A propósito de la sumisión histórica de una gran parte de los europeos al totalitarismo, Joaquín Puig de la Bellacasa me remite a una conferencia de Romano Guardini en el vigésimo aniversario del fin de la Segunda Guerra Mundial. En ‘El servicio al prójimo en peligro’ (1965), el teólogo alemán planteaba que, al contrario de lo que supone la opinión común acerca de una inclinación natural en el ser humano a socorrer al prójimo, el impulso voluntario a ayudar a otro que está en apuros, e incluso a sacrificar la vida propia en ese empeño, sólo se produce cuando el que peligra pertenece al que ofrece su ayuda. Para Guardini, los padres y los hijos, así como los esposos, se pertenecen mutuamente. Uno dice «mis padres» o «mis hijos», y «mi mujer» o «mi marido». El ámbito de copertenencia, la familia, implica un imperativo de ayuda que se toma como natural, aunque no lo sea. Más allá de ese ámbito, el imperativo se diluye.

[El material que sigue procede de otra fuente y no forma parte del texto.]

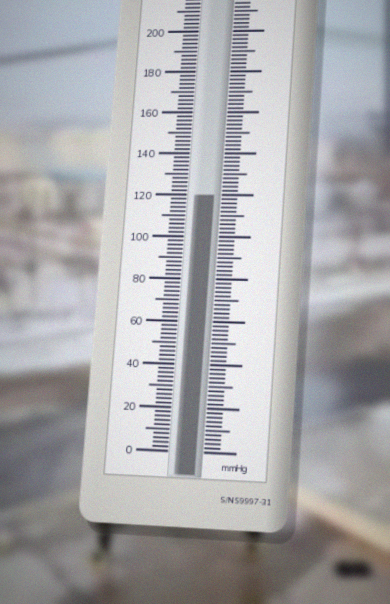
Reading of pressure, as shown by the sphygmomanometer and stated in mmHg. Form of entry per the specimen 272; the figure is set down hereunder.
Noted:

Un biólogo que influyó lo suyo en Ortega (y en Julio Caro-Baroja), Jakob Johann von Uexküll, sostenía que todo organismo se siente protegido en el mundo que habitualmente percibe (Umwelt) y compelido, en reciprocidad, a protegerlo. Más allá comienza el círculo de lo amenazador, de los enemigos. Así funcionan también los seres humanos. Lo natural es la desconfianza, la sensación de molestia o de engorro que se experimenta cuando la solicitud de ayuda llega desde el círculo exterior.

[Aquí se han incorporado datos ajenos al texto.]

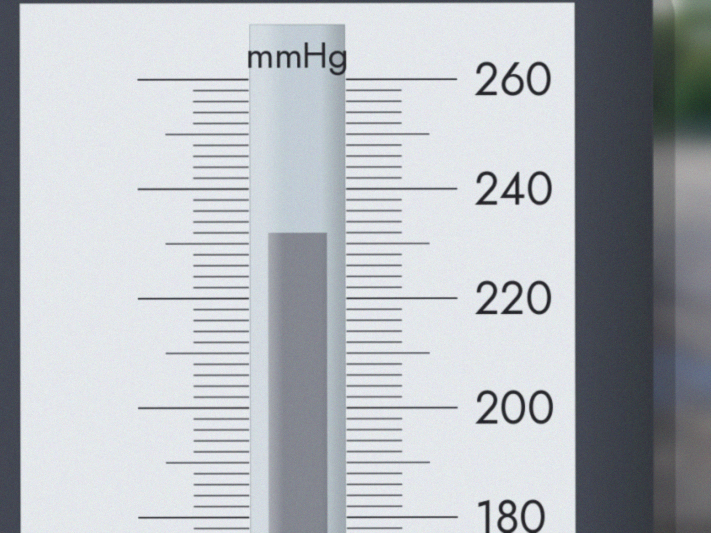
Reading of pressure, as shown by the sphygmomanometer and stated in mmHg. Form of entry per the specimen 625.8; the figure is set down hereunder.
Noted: 232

Si este comportamiento natural ha cedido a un imperativo categórico universal, dice Guardini, no se debe a Kant, sino al Evangelio, que establece en la parábola del buen samaritano (Mateo, 22. 37 y ss.) el imperativo incondicionado de socorrer a cualquier ser humano en peligro, no por lo que ese ser humano valga por sí, sino porque encarna a Cristo. Todo acto de caridad renovaría, por tanto, el misterio de la Encarnación. Haberlo olvidado, sostiene Guardini, explicaría la gran tragedia de los pueblos que se sometieron a quienes prometían salvarlos mientras preparaban los grandes genocidios del siglo XX.

La idea, por supuesto, no es exclusiva de Guardini. Uno de los grandes visionarios de la misma época, Ivan Illich, sostuvo algo bastante parecido, aunque mucho más pesimista. Illich, sacerdote católico que tuvo muchos problemas con la jerarquía eclesial, veía la raíz misma del cristianismo en la acción del samaritano que «prolonga la Encarnación», dando a cada hombre una posibilidad no innata de libertad, es decir, de elegir a quien ayudar. Sin embargo, creía reconocer en la institucionalización de la caridad, que convierte el imperativo incondicionado en diezmo para sostener una burocracia asistencial, el modelo mismo del Estado como proveedor de servicios y administrador único de la economía de la muerte. Cancelada la existencia de las almas, el Estado se ocupa eficazmente del destino de los cuerpos. El precio que exige a cambio es, claro está, la sumisión absoluta.